Hilia was right. The big male human was going to be a problem. He took up too much of the bed, he smelled as if he might try to claim the territory, and he’d caused the cat to miss out on a nice eggy bit of cake this morning. And he’d made the boy wail, and the cat detested that awful sound. And he’d driven the woman away before she had built up the fire for the day. The cottage was rapidly cooling.

He glared down at the man. You need to leave. This is my territory and you are not welcome.

The man paused in his turnip chewing and looked up into the rafters. He had that stubborn look that people got when they knew that a cat was thinking about them but they didn’t want to accept it. “Cat? You up there? I’m going to kill you, you little bastard!”

I doubt it. You’re clumsy and heavy and slow. Everything that I’m not. The cat dug his claws into the beam and noisily sharpened them. When the man turned to peer up at him, he deliberately strolled across the rafter over the man’s head. He leaped up at the cat, batting futilely at him while roaring angrily. The cat sat down and wrapped his tail neatly around his feet. The man threw things, a vegetable, then a cup that shattered when it hit the wall, and then his boot, which landed in the fire. None of the objects hit the cat. The man was throwing them too hastily.

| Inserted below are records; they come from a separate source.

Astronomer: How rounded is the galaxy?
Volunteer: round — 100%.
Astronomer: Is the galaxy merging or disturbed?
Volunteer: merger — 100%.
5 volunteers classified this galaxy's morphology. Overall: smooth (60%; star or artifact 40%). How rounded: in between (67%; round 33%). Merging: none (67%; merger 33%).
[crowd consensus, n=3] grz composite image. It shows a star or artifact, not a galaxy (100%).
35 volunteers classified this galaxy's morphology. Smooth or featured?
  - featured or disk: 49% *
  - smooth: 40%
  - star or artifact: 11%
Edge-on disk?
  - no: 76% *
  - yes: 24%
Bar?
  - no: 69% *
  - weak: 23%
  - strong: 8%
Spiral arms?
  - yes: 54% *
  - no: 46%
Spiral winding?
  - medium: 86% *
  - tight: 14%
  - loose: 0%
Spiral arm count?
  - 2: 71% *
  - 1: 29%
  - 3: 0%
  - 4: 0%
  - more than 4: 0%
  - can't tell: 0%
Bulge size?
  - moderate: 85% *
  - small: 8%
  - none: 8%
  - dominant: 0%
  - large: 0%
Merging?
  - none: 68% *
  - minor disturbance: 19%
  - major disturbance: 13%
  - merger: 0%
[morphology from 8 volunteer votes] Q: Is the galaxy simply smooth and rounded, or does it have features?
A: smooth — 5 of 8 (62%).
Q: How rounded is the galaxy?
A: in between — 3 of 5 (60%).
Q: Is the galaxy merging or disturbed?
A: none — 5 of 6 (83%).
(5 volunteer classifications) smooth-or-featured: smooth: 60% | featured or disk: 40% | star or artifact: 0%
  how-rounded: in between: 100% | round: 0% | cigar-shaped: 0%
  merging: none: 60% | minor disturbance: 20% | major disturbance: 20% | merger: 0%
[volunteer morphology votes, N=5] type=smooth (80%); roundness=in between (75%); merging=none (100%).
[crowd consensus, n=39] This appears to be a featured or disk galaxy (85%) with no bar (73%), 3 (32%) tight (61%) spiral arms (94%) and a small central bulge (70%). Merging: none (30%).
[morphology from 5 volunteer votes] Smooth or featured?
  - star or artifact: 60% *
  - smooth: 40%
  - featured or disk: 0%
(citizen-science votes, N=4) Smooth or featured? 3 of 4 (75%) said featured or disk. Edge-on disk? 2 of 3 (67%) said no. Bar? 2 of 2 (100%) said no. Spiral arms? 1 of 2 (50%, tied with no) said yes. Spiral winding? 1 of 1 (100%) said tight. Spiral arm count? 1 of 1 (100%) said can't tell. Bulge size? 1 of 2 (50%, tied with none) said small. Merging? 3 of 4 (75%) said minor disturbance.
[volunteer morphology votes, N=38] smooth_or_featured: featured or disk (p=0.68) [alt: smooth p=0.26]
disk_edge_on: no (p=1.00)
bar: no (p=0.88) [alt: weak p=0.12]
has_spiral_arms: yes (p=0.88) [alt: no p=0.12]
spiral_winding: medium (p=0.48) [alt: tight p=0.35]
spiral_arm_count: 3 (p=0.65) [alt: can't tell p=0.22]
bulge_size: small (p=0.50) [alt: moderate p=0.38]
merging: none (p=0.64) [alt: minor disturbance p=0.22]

When he dragged a stool over and began to climb up on it, the cat stood, stretched, and then strolled along the beam until he reached the eaves. From there it was easy to push his way out through the storm-worn thatch. With a quick twist of his body he was up on the roof. He climbed quickly to the peak and sat down. He caught a glimpse of Rosemary and Gillam just as they turned and took the path that would take them down to the beach. He wondered if they would come back. The big human male was making an obvious claim to the territory. The female might be wise to take her kit and move on. He knew the ways of rogue males. He might very well kill the kit in the hopes of taking her as his mate again.

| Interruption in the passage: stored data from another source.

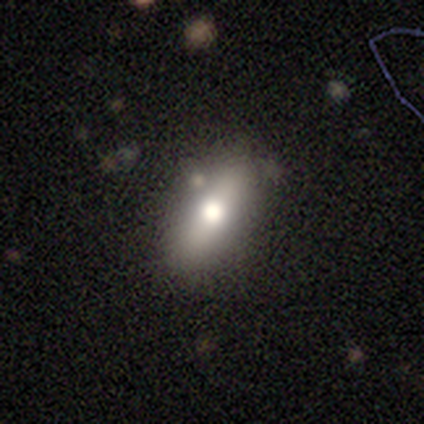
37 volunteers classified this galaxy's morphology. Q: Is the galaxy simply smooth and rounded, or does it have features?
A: smooth — 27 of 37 (73%).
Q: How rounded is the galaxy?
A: in between — 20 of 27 (74%).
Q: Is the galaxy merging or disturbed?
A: none — 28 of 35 (80%).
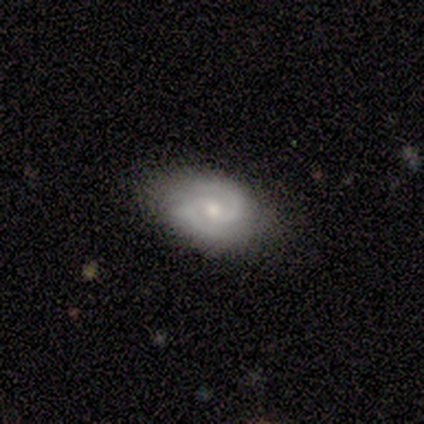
Smooth or featured: featured or disk — 60% (smooth — 40%)
Edge-on disk: no — 100%
Bar: weak — 100%
Spiral arms: yes — 100%
Spiral winding: medium — 67% (tight — 33%)
Spiral arm count: 2 — 100%
Bulge size: moderate — 67% (small — 33%)
Merging: none — 100%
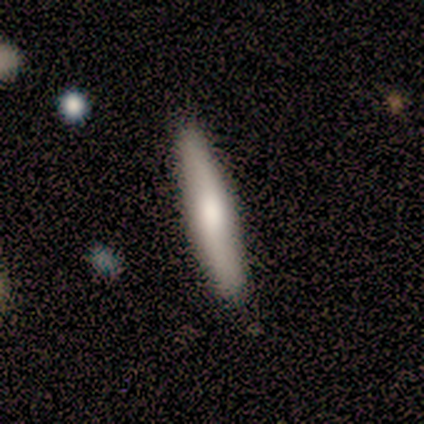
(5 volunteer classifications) This appears to be a smooth galaxy with no disk features (40%, tied with featured or disk) that is in between round and cigar-shaped (50%, tied with cigar-shaped). Merging: none (75%).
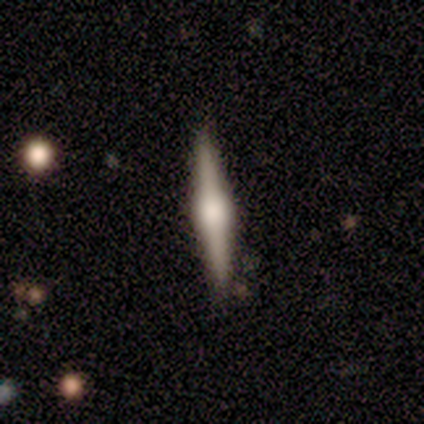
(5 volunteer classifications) smooth_or_featured: featured or disk (p=0.80) [alt: smooth p=0.20]
disk_edge_on: yes (p=1.00)
edge_on_bulge: rounded (p=1.00)
merging: none (p=0.80) [alt: minor disturbance p=0.20]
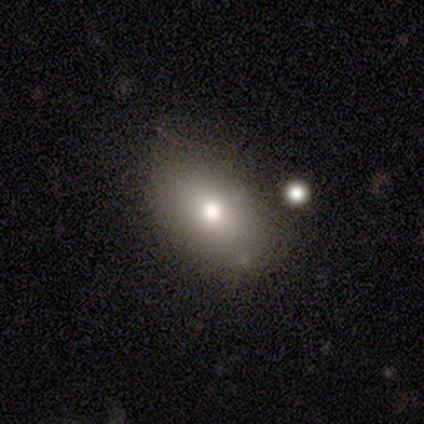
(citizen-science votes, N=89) This is likely a smooth galaxy (73%). How rounded: likely in between (77%). Merging: clearly none (80%).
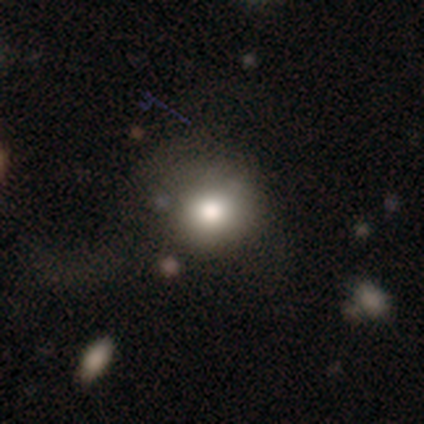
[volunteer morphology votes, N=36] smooth_or_featured: smooth (p=0.78) [alt: star or artifact p=0.14]
how_rounded: round (p=0.75) [alt: in between p=0.25]
merging: none (p=0.61) [alt: minor disturbance p=0.23]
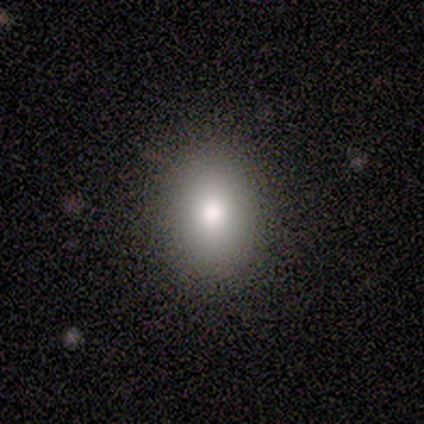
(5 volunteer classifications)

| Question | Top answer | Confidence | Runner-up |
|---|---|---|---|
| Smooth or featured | smooth | 40% | tied: star or artifact (40%) |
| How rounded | in between | 100% | — |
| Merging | none | 100% | — |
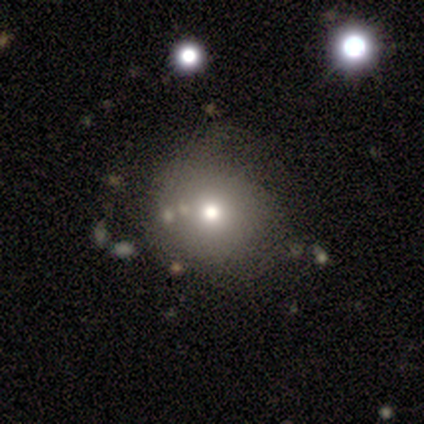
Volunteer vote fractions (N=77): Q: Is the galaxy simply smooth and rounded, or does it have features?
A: smooth — 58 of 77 (75%).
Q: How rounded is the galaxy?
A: round — 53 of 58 (91%).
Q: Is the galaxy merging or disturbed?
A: none — 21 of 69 (30%).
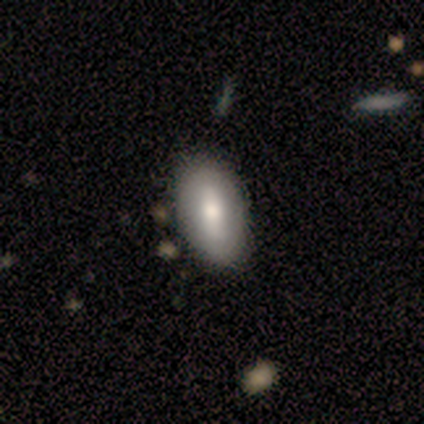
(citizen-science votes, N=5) A smooth galaxy with no disk features (60%) that is in between round and cigar-shaped (67%).

Vote fractions:
- Smooth or featured? smooth: 60% / featured or disk: 40% / star or artifact: 0%
- How rounded? in between: 67% / cigar-shaped: 33% / round: 0%
- Merging? none: 80% / minor disturbance: 20% / major disturbance: 0% / merger: 0%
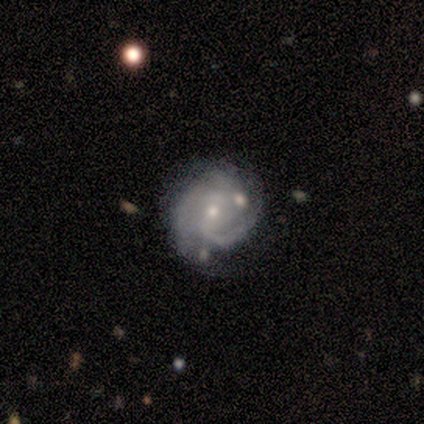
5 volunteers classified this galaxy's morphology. This appears to be a featured or disk galaxy (80%) with no bar (50%), 3 (50%, tied with can't tell) tight (75%) spiral arms (100%) and a small central bulge (75%). Merging: none (50%, tied with minor disturbance).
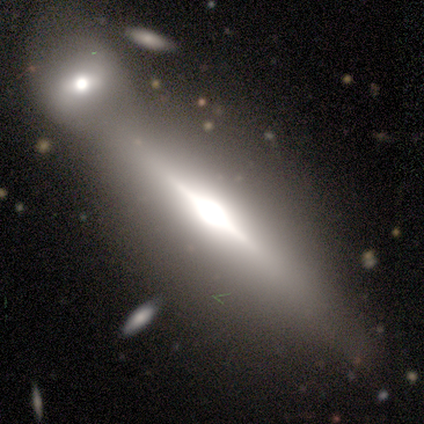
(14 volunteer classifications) Volunteers were most divided on "merging": merger: 50%, none: 42%, minor disturbance: 8%, major disturbance: 0%. More confident: edge-on disk — yes (92%); smooth or featured — featured or disk (86%); edge-on bulge — rounded (73%).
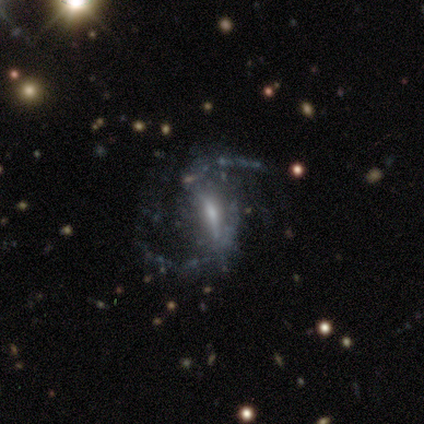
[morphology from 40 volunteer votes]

He didn’t like that idea. The female brought home food and shared it. She kept the shelter warm, and she was comfortable to sleep with. He doubted that the male human would provide any of that for him. So. How to be rid of him? He settled on the roof, folding his paws neatly under his chest and tucking his tail around him. He stared out to the horizon and pondered. How did one kill game that size?

Rosemary had to take the long way home. The tide was in, and that meant she had to follow the meandering path on top of the sea cliffs rather than cut across the bared beach. She paused for a moment to stare across the wide blue bay. On the opposite tooth of the land, she could just see the hazy buildings of Dorytown. Meddalee’s home. She wished Pell would just go back there. Let him chase his pretty girl with the fancy clothes and rich father. Just let him go away.

The wind blew harshly, pushing against her. She pulled her shawl tighter around her shoulders. “Come on, Gillam. Let’s get home and get warm.”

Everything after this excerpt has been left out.